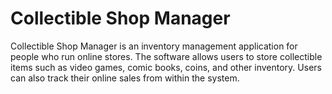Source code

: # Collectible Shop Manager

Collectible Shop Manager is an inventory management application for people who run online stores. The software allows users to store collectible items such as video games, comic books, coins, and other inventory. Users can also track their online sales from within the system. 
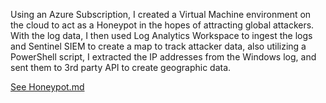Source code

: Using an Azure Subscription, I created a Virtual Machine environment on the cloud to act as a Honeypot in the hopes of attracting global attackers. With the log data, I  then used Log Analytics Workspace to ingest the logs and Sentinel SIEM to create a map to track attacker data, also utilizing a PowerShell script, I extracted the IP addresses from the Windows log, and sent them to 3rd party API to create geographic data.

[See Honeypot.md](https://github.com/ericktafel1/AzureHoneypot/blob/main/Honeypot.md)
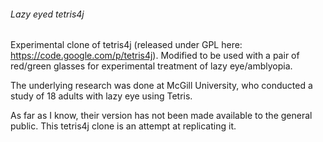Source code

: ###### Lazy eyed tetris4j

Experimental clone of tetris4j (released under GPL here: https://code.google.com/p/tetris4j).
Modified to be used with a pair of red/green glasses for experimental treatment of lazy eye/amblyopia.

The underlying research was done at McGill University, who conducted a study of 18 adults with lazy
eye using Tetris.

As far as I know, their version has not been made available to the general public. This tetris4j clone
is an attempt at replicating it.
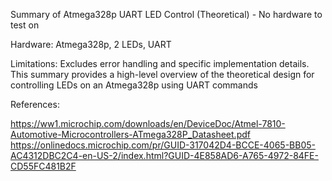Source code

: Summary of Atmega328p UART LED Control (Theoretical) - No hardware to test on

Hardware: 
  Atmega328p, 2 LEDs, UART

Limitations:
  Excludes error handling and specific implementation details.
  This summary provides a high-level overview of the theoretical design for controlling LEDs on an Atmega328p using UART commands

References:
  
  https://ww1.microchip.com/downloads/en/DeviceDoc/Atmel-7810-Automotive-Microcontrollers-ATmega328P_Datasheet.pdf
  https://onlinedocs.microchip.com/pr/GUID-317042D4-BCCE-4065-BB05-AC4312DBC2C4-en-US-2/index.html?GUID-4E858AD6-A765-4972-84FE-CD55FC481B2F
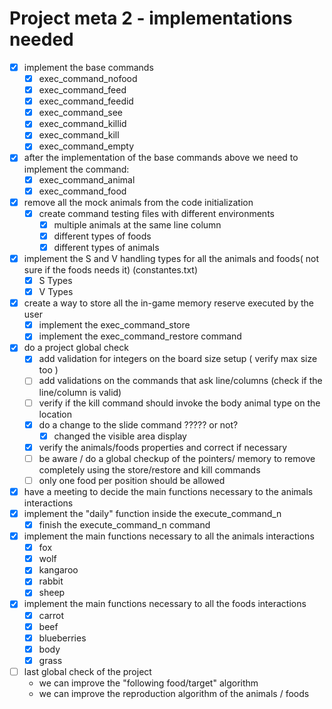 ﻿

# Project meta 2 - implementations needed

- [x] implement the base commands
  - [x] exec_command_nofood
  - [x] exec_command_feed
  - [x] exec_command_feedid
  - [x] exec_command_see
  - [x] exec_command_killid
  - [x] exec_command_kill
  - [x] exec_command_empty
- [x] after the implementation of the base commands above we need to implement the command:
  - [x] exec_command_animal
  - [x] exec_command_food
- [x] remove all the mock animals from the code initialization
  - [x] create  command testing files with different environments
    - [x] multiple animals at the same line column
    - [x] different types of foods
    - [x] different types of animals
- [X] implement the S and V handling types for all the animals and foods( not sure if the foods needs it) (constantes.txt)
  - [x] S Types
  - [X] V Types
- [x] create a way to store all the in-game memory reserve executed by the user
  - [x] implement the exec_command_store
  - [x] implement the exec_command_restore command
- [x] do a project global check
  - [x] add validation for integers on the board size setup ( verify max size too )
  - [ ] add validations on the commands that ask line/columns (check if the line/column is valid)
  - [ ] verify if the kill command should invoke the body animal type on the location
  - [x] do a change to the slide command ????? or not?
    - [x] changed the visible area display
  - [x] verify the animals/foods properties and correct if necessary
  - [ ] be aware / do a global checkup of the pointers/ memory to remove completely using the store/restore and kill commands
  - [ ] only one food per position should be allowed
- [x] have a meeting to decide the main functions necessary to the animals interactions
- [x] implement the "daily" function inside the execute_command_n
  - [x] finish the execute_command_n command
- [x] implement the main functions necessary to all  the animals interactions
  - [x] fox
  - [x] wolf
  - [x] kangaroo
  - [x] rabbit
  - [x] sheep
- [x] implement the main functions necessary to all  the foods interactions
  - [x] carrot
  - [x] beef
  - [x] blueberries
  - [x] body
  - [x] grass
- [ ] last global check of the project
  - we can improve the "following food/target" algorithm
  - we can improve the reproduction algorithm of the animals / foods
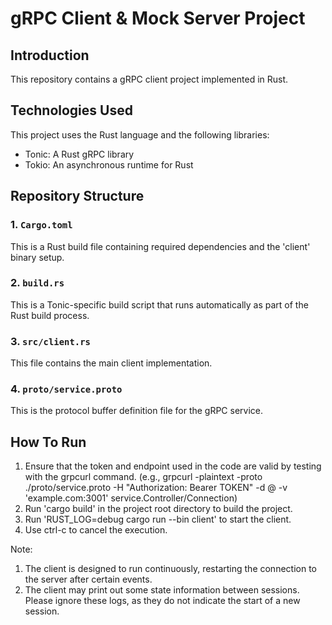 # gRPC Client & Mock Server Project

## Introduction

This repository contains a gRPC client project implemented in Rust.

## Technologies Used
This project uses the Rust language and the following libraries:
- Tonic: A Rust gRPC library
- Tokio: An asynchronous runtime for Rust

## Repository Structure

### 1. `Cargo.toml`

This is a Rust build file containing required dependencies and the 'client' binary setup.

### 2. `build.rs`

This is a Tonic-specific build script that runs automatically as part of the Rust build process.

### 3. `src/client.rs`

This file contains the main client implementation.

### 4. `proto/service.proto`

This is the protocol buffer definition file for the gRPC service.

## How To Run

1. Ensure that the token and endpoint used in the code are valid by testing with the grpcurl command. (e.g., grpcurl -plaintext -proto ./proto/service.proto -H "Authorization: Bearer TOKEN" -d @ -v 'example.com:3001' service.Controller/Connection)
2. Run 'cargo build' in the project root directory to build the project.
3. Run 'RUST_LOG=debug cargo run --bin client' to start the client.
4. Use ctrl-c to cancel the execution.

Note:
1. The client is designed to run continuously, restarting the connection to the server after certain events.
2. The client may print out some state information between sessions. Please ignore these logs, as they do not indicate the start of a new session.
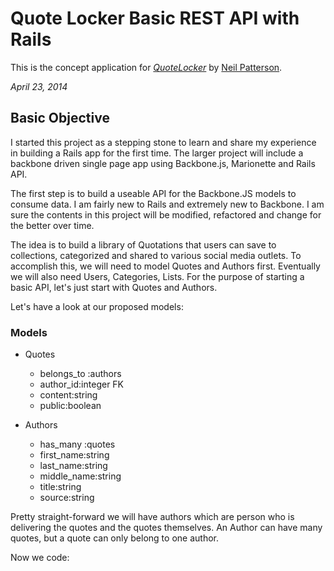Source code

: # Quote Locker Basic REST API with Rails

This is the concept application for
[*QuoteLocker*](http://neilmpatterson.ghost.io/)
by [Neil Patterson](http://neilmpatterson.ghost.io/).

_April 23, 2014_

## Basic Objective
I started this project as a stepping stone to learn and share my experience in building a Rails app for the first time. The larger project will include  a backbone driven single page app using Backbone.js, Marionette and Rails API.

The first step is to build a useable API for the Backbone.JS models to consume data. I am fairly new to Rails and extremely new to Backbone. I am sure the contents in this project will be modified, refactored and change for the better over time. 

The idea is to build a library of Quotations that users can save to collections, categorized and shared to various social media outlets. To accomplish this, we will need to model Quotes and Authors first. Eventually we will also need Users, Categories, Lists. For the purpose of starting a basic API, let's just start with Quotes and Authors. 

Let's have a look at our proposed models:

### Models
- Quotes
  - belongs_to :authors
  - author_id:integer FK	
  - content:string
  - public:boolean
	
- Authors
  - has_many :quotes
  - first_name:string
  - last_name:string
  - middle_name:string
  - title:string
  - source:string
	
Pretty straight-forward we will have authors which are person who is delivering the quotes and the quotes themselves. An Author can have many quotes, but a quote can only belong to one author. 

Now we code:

(The problem): What is needed is an exact transcription of every entry, minus the pictures.

(Solution to this problem):
Source code

: # Collectible Shop Manager

Collectible Shop Manager is an inventory management application for people who run online stores. The software allows users to store collectible items such as video games, comic books, coins, and other inventory. Users can also track their online sales from within the system. 
Source code

: Using an Azure Subscription, I created a Virtual Machine environment on the cloud to act as a Honeypot in the hopes of attracting global attackers. With the log data, I  then used Log Analytics Workspace to ingest the logs and Sentinel SIEM to create a map to track attacker data, also utilizing a PowerShell script, I extracted the IP addresses from the Windows log, and sent them to 3rd party API to create geographic data.

[See Honeypot.md](https://github.com/ericktafel1/AzureHoneypot/blob/main/Honeypot.md)
Source code

: ###### Lazy eyed tetris4j

Experimental clone of tetris4j (released under GPL here: https://code.google.com/p/tetris4j).
Modified to be used with a pair of red/green glasses for experimental treatment of lazy eye/amblyopia.

The underlying research was done at McGill University, who conducted a study of 18 adults with lazy
eye using Tetris.

As far as I know, their version has not been made available to the general public. This tetris4j clone
is an attempt at replicating it.
Source code

: Summary of Atmega328p UART LED Control (Theoretical) - No hardware to test on

Hardware: 
  Atmega328p, 2 LEDs, UART

Limitations:
  Excludes error handling and specific implementation details.
  This summary provides a high-level overview of the theoretical design for controlling LEDs on an Atmega328p using UART commands

References:
  
  https://ww1.microchip.com/downloads/en/DeviceDoc/Atmel-7810-Automotive-Microcontrollers-ATmega328P_Datasheet.pdf
  https://onlinedocs.microchip.com/pr/GUID-317042D4-BCCE-4065-BB05-AC4312DBC2C4-en-US-2/index.html?GUID-4E858AD6-A765-4972-84FE-CD55FC481B2F
 ﻿

# Project meta 2 - implementations needed

- [x] implement the base commands
  - [x] exec_command_nofood
  - [x] exec_command_feed
  - [x] exec_command_feedid
  - [x] exec_command_see
  - [x] exec_command_killid
  - [x] exec_command_kill
  - [x] exec_command_empty
- [x] after the implementation of the base commands above we need to implement the command:
  - [x] exec_command_animal
  - [x] exec_command_food
- [x] remove all the mock animals from the code initialization
  - [x] create  command testing files with different environments
    - [x] multiple animals at the same line column
    - [x] different types of foods
    - [x] different types of animals
- [X] implement the S and V handling types for all the animals and foods( not sure if the foods needs it) (constantes.txt)
  - [x] S Types
  - [X] V Types
- [x] create a way to store all the in-game memory reserve executed by the user
  - [x] implement the exec_command_store
  - [x] implement the exec_command_restore command
- [x] do a project global check
  - [x] add validation for integers on the board size setup ( verify max size too )
  - [ ] add validations on the commands that ask line/columns (check if the line/column is valid)
  - [ ] verify if the kill command should invoke the body animal type on the location
  - [x] do a change to the slide command ????? or not?
    - [x] changed the visible area display
  - [x] verify the animals/foods properties and correct if necessary
  - [ ] be aware / do a global checkup of the pointers/ memory to remove completely using the store/restore and kill commands
  - [ ] only one food per position should be allowed
- [x] have a meeting to decide the main functions necessary to the animals interactions
- [x] implement the "daily" function inside the execute_command_n
  - [x] finish the execute_command_n command
- [x] implement the main functions necessary to all  the animals interactions
  - [x] fox
  - [x] wolf
  - [x] kangaroo
  - [x] rabbit
  - [x] sheep
- [x] implement the main functions necessary to all  the foods interactions
  - [x] carrot
  - [x] beef
  - [x] blueberries
  - [x] body
  - [x] grass
- [ ] last global check of the project
  - we can improve the "following food/target" algorithm
  - we can improve the reproduction algorithm of the animals / foods
 # gRPC Client & Mock Server Project

## Introduction

This repository contains a gRPC client project implemented in Rust.

## Technologies Used
This project uses the Rust language and the following libraries:
- Tonic: A Rust gRPC library
- Tokio: An asynchronous runtime for Rust

## Repository Structure

### 1. `Cargo.toml`

This is a Rust build file containing required dependencies and the 'client' binary setup.

### 2. `build.rs`

This is a Tonic-specific build script that runs automatically as part of the Rust build process.

### 3. `src/client.rs`

This file contains the main client implementation.

### 4. `proto/service.proto`

This is the protocol buffer definition file for the gRPC service.

## How To Run

1. Ensure that the token and endpoint used in the code are valid by testing with the grpcurl command. (e.g., grpcurl -plaintext -proto ./proto/service.proto -H "Authorization: Bearer TOKEN" -d @ -v 'example.com:3001' service.Controller/Connection)
2. Run 'cargo build' in the project root directory to build the project.
3. Run 'RUST_LOG=debug cargo run --bin client' to start the client.
4. Use ctrl-c to cancel the execution.

Note:
1. The client is designed to run continuously, restarting the connection to the server after certain events.
2. The client may print out some state information between sessions. Please ignore these logs, as they do not indicate the start of a new session.
Source code

: # Quote Locker Basic REST API with Rails

This is the concept application for
[*QuoteLocker*](http://neilmpatterson.ghost.io/)
by [Neil Patterson](http://neilmpatterson.ghost.io/).

_April 23, 2014_

## Basic Objective
I started this project as a stepping stone to learn and share my experience in building a Rails app for the first time. The larger project will include  a backbone driven single page app using Backbone.js, Marionette and Rails API.

The first step is to build a useable API for the Backbone.JS models to consume data. I am fairly new to Rails and extremely new to Backbone. I am sure the contents in this project will be modified, refactored and change for the better over time. 

The idea is to build a library of Quotations that users can save to collections, categorized and shared to various social media outlets. To accomplish this, we will need to model Quotes and Authors first. Eventually we will also need Users, Categories, Lists. For the purpose of starting a basic API, let's just start with Quotes and Authors. 

Let's have a look at our proposed models:

### Models
- Quotes
  - belongs_to :authors
  - author_id:integer FK	
  - content:string
  - public:boolean
	
- Authors
  - has_many :quotes
  - first_name:string
  - last_name:string
  - middle_name:string
  - title:string
  - source:string
	
Pretty straight-forward we will have authors which are person who is delivering the quotes and the quotes themselves. An Author can have many quotes, but a quote can only belong to one author. 

Now we code:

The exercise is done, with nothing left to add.